Global Collecting Forum Held In Beijing

Forum Provides Opportunity For Western, Chinese Collectors, Curators And Artists Come Together To Discuss Future Of Art Collecting In China

Western and Chinese experts discussed a wide range of important issues in art collecting at the Global Collecting Forum in Beijing (Photo: CRI)

Western and Chinese experts discussed a wide range of important issues in art collecting at the Global Collecting Forum in Beijing (Photo: CRI)

Although the last few years have seen the rapid rise of the New Chinese Collector of contemporary Chinese art, the relatively late arrival of Chinese collectors means that the vast majority of major works of contemporary Chinese art remain in the collections of Western art collectors (such as the former Swiss diplomat-turned-prolific collector Uli Sigg, who owns around 2,000 pieces) or Western art museums and galleries. Although buying trends are changing, as more Chinese collectors and curators start to bolster their collections and diversify the artwork they acquire, one of the unique challenges that art lovers in China must face is the dearth of contemporary Chinese artwork available for view in their local museums and galleries.

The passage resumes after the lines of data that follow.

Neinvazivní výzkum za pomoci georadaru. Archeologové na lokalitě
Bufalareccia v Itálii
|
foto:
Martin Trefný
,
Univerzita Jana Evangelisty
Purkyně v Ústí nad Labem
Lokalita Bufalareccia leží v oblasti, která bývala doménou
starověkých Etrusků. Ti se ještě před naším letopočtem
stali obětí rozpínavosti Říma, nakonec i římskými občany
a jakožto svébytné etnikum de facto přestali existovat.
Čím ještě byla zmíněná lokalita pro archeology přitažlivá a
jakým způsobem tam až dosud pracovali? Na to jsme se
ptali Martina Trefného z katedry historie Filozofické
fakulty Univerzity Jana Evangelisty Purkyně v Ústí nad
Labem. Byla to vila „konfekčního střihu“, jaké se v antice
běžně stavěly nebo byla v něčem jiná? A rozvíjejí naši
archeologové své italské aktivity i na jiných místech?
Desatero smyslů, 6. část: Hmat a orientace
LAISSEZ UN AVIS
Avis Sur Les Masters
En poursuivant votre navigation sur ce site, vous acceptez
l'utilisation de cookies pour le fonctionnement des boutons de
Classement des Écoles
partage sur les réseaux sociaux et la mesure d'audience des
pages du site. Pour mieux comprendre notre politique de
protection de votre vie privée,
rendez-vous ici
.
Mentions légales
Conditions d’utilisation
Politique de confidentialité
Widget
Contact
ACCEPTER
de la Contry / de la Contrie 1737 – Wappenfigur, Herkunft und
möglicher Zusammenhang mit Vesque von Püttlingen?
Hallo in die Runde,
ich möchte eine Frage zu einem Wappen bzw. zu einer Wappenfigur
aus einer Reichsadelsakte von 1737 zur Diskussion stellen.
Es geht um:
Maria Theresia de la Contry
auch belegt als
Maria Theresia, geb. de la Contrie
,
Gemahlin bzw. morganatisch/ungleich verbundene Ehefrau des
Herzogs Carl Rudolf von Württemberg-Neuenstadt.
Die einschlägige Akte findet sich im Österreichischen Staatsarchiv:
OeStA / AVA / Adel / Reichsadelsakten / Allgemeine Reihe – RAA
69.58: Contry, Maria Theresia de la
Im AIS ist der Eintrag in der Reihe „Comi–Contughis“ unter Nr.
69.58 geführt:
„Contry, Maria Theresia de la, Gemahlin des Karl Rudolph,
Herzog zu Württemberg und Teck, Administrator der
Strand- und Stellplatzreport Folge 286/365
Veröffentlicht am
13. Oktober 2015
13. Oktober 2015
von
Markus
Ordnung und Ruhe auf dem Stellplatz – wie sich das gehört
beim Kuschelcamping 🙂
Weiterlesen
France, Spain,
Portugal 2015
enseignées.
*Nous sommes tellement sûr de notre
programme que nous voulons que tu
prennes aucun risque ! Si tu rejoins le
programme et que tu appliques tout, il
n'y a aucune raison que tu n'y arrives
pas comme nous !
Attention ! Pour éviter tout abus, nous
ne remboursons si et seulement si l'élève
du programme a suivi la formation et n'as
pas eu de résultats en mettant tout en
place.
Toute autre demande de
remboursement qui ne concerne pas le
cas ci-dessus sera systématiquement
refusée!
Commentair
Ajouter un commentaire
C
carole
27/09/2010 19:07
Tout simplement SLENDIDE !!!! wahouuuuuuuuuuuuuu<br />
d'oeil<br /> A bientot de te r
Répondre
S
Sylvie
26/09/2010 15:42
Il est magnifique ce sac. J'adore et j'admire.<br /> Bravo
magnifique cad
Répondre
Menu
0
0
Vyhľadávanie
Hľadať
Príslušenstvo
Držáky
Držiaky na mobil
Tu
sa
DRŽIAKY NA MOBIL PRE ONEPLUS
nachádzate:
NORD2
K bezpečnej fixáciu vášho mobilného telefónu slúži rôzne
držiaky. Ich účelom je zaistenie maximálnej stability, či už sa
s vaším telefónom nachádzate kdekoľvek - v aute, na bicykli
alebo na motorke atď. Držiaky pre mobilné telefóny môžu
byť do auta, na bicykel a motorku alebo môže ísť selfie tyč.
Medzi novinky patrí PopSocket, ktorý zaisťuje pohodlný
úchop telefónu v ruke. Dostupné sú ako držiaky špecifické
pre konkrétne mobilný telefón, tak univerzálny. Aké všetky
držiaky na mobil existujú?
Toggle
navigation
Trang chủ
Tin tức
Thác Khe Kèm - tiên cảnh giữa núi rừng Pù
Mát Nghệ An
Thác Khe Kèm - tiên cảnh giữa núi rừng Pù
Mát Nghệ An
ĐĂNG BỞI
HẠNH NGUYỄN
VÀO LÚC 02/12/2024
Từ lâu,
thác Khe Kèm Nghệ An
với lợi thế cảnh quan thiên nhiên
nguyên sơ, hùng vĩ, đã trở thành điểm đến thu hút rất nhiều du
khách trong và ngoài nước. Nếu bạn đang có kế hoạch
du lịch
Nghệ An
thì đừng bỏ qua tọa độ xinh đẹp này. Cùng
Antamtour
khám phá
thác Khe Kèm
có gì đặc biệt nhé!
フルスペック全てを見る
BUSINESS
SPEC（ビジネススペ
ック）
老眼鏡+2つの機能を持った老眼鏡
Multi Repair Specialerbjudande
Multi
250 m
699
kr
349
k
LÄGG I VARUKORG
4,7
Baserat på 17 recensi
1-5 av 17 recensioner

With these issues — the underdevelopment of Chinese art museums and the growing interest in private art collection in China — in mind, this weekend the Global Collecting Forum was held at Beijing’s Reignwood Theater. The forum brought together a number of prominent Western and Chinese art collectors, museum curators, gallery owners and artists, whose work was shown at an exhibition which included pieces by prominent Chinese artists like Cai Guoqiang, Xu Bing, Liu Xiaodong and Wang Guangyi. According to Cultural China:

[Chinese writer-filmmaker Sun Shuyun], who was a guest at last year’s ISD forum, has met some of the world’s best-known art collectors and museum directors there. But she was somehow left with the impression that many of these “leaders of art collecting actually knew very little about Chinese art.”

The situation is expected to improve as this year’s forum brings over 30 leading art experts from Europe, the United States and Russia to meet with their Asian counterparts in the Chinese capital. Those set to show up include Baroness Kennedy QC, a trustee of the British Museum; Alexandra Monroe, senior curator at the Guggenheim Museum; and Derek Gillman, director of the US-based Barnes Foundation, a top collector of Post-Impressionist paintings.

After the activity of recent weeks, when more events such as this were held during China’s celebratory “Golden Week” and during the Songzhuang Art Festival (where China’s first-ever conference of collectors of Chinese contemporary art took place), it is clear that new Chinese collectors (and curators) are motivated to gain more artistic literacy while also learning techniques for boosting public awareness and interest in Chinese contemporary art. From an analysis of the Global Collecting Forum on China.org:

“Major museums in China are still focused largely on modern art as opposed to contemporary… and their collections rely largely on donations from artists or their relations,” [Wang Huangsheng, director of the Art Museum of China Central Academy of Fine Arts] said recently at the Global Collecting Forum, which for the first time gathered the world’s top institutional and private collectors in Beijing. According to Wang, although some museums have agendas for contemporary art, a small budget and an incomplete art preservation system are two major obstacles for Chinese museums in acquiring contemporary art. Wang calls on Chinese art museums to expand their financial resources, and make long-term and systematic collecting agendas.

Experts at the forum believe it’s the responsibility of art museums and institutions to help the general public understand contemporary art, and by cultivating a wider social interest, motivate the public to become collectors.

Uli Sigg, the Swiss collector of Chinese contemporary art, has said he will probably bring his collection back to China eventually (“In the end, it would make sense for the Chinese people to see their own art.”). Hopefully by then, Chinese museums and private collectors will be ready to include those artworks in their permanent collections.